Le 5 octobre 2025 marquera une date sombre dans la trajectoire politique de Bruno Retailleau. En quelques heures, le président des Républicains a vu son ascension fulgurante se transformer en chute libre spectaculaire. Après quinze mois de reconstruction patiente de la droite française, un simple message sur X a suffi à faire exploser l’édifice politique qu’il avait patiemment bâti.
L’effondrement brutal d’un homme fort de la droite
Les sondages ne mentent pas : Bruno Retailleau a perdu sept points d’opinions favorables en un mois. Selon le baromètre Ipsos BVA réalisé les 9 et 10 octobre, sa cote de popularité s’effrite de 27% à 20%. Cette dégringolade intervient directement après la démission surprise de Sébastien Lecornu, événement dont le président LR porte la responsabilité.
« Ces personnages ont tous donné aux Français le sentiment d’être dans des bisbilles personnelles », analyse Brice Teinturier, directeur général délégué d’Ipsos. Cette observation cinglante illustre parfaitement la perception publique de cette séquence politique désastreuse. L’homme qui incarnait la renaissance de la droite devient soudain le symbole de ses divisions internes.
François-Xavier Bellamy avait pourtant souligné la « légitimité forte » de Retailleau pour 2027, le considérant comme l’un des « artisans absolument déterminants de la reconstruction de la droite ». Mais cette légitimité s’évapore aussi rapidement qu’elle était apparue.
Des Républicains à nouveau fracturés sur la stratégie gouvernementale
L’unité retrouvée des Républicains vole en éclats quinze mois après l’épisode Éric Ciotti. Cette fois, c’est Bruno Retailleau lui-même qui provoque la fracture. Les parlementaires se divisent désormais en deux camps distincts concernant l’attitude à adopter face au gouvernement Lecornu.
D’un côté, les partisans d’une participation gouvernementale s’expriment ouvertement. Michèle Tabarot fustige son président : « Tu n’as pas été à la hauteur (…) On a donné une mauvaise image de nous ». Vincent Jeanbrun et Annie Genevard rejoignent cette fronde en se « réjouissant » publiquement du retour de Sébastien Lecornu à Matignon.
| Position | Représentants | Arguments principaux |
|---|---|---|
| Participation gouvernementale | Michèle Tabarot, Vincent Jeanbrun, Annie Genevard | Peser sur le budget, éviter l’isolement politique |
| Soutien sans participation | Bruno Retailleau, Valérie Pécresse | Préserver l’indépendance, éviter les compromissions |
De l’autre côté, Retailleau, soutenu par Valérie Pécresse, impose la ligne du « soutien sans participation ». Cette position, validée par 74 des 91 membres lors de la réunion du samedi matin, masque difficilement les tensions internes croissantes.

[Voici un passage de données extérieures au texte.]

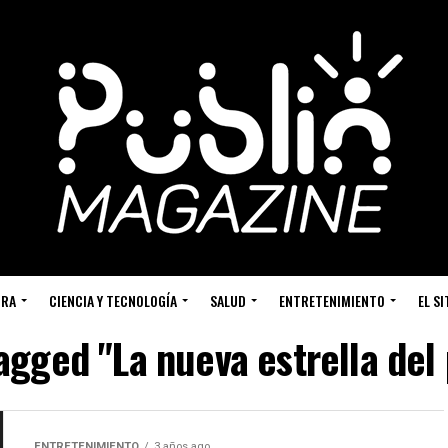
URA
CIENCIA Y TECNOLOGÍA
SALUD
ENTRETENIMIENTO
EL S
tagged "La nueva estrella del 
ENTRETENIMIENTO
3 años ago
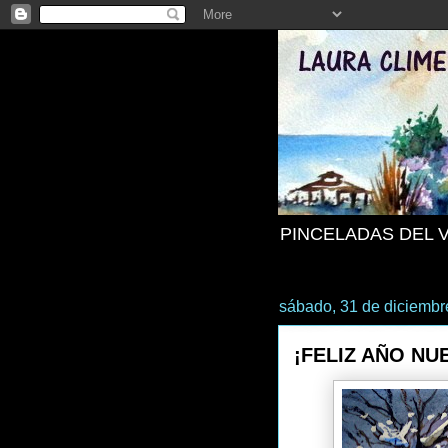
PINCELADAS DEL 
sábado, 31 de diciembr
¡FELIZ AÑO NU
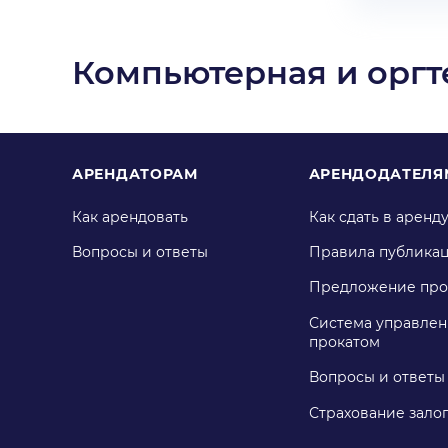
Компьютерная и оргт
АРЕНДАТОРАМ
АРЕНДОДАТЕЛЯ
Как арендовать
Как сдать в аренд
Вопросы и ответы
Правила публика
Предложение про
Система управлен
прокатом
Вопросы и ответы
Страхование зало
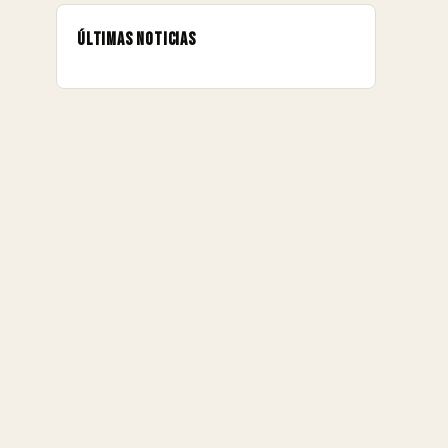
Últimas noticias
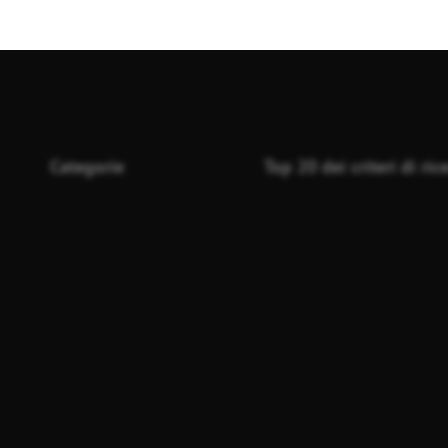
Categorie
Top 20 dei criteri di ric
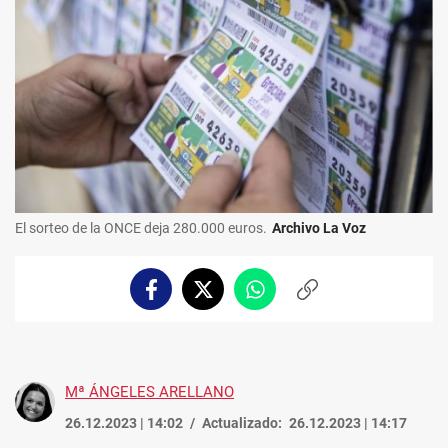
El sorteo de la ONCE deja 280.000 euros.
Archivo La Voz
Facebook
Twitter
Whatsapp
Copiar
enlace
Mª ÁNGELES ARELLANO
26.12.2023 | 14:02
Actualizado:
26.12.2023 | 14:17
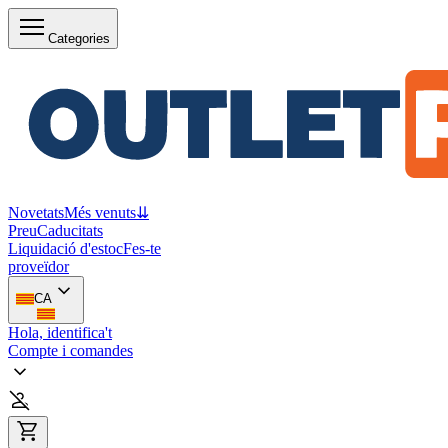
Categories
Novetats
Més venuts
⇊
Preu
Caducitats
Liquidació d'estoc
Fes-te
proveïdor
CA
Hola, identifica't
Compte i comandes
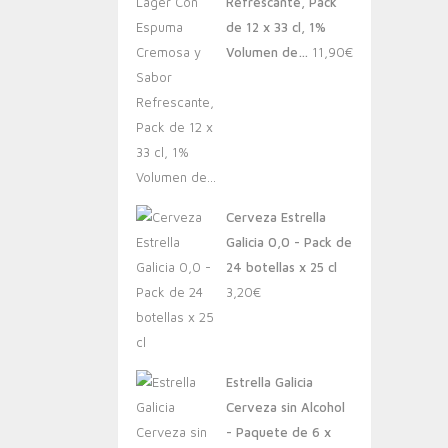
Refrescante, Pack
de 12 x 33 cl, 1%
Volumen de…
11,90
€
Cerveza Estrella
Galicia 0,0 - Pack de
24 botellas x 25 cl
3,20
€
Estrella Galicia
Cerveza sin Alcohol
- Paquete de 6 x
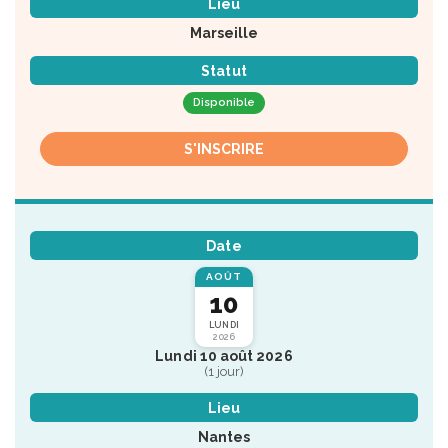
Lieu
Marseille
Statut
Disponible
S'INSCRIRE
Date
AOÛT
10
LUNDI
2026
Lundi 10 août 2026
(1 jour)
Lieu
Nantes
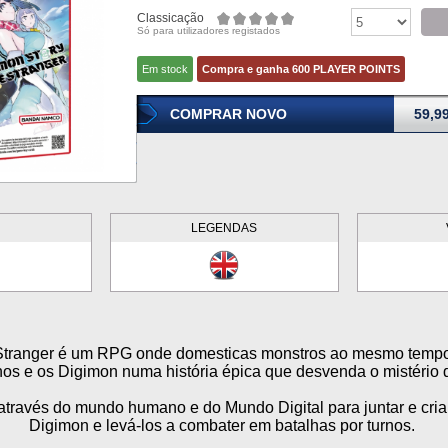
Classicação
Só para utilizadores registados
Em stock
Compra e ganha 600 PLAYER POINTS
COMPRAR NOVO
59,9
LEGENDAS
Stranger é um RPG onde domesticas monstros ao mesmo tempo 
nos e os Digimon numa história épica que desvenda o mistério 
través do mundo humano e do Mundo Digital para juntar e cria
Digimon e levá-los a combater em batalhas por turnos.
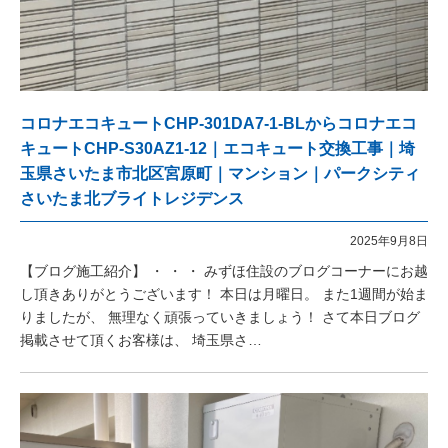
コロナエコキュートCHP-301DA7-1-BLからコロナエコ
キュートCHP-S30AZ1-12｜エコキュート交換工事｜埼
玉県さいたま市北区宮原町｜マンション｜パークシティ
さいたま北ブライトレジデンス
2025年9月8日
【ブログ施工紹介】 ・ ・ ・ みずほ住設のブログコーナーにお越
し頂きありがとうございます！ 本日は月曜日。 また1週間が始ま
りましたが、 無理なく頑張っていきましょう！ さて本日ブログ
掲載させて頂くお客様は、 埼玉県さ…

Laurent Wauquiez en position de force pour reconquérir la direction
Paradoxalement, cette crise profite à Laurent Wauquiez, éternel rival de Retailleau. L’ancien président de la région Auvergne-Rhône-Alpes adopte habilement une posture de rassembleur. Jean-François Copé confirme ce retour en force : « J’ai vu physiquement des oppositions très fortes, entre – rebelote – la tendance Laurent Wauquiez contre la tendance Bruno Retailleau ».
Wauquiez déploie une stratégie subtile en évitant d’imposer sa vision personnelle. Lors de la réunion des députés LR, il leur déclare : « À partir de mardi, les choses se décident à l’Assemblée nationale et nulle part ailleurs ». Cette approche pragmatique contraste avec l’autoritarisme reproché à Retailleau.
Les principaux reproches adressés au président LR incluent :
- Une décision trop verticale concernant la stratégie gouvernementale
- Une déconnexion des réalités parlementaires
- Un manque de consultation des élus de terrain
- Une communication désastreuse sur les réseaux sociaux
Une tentative de sauvetage par la consultation des adhérents
Face à cette contestation grandissante, Bruno Retailleau organise un vote des adhérents pour légitimer ses choix. Dans un email envoyé samedi soir, il justifie son revirement après avoir lui-même participé à deux gouvernements macronistes. Cette démarche constitue une tentative désespérée de relégitimation politique.
En revanche, cette consultation semble insuffisante pour apaiser les tensions. Les députés LR, en première ligne en cas de dissolution, contestent ouvertement l’approche de leur président. Le bureau politique du samedi a tourné au « bureau tendu » selon Max Brisson, porte-parole des sénateurs LR.
La menace d’Emmanuel Macron de « prendre ses responsabilités » en cas d’échec de Lecornu plane sur tous les calculs politiques. Cette épée de Damoclès explique en partie la nervosité des députés LR, conscients que leur survie électorale dépend des décisions prises dans les prochains jours.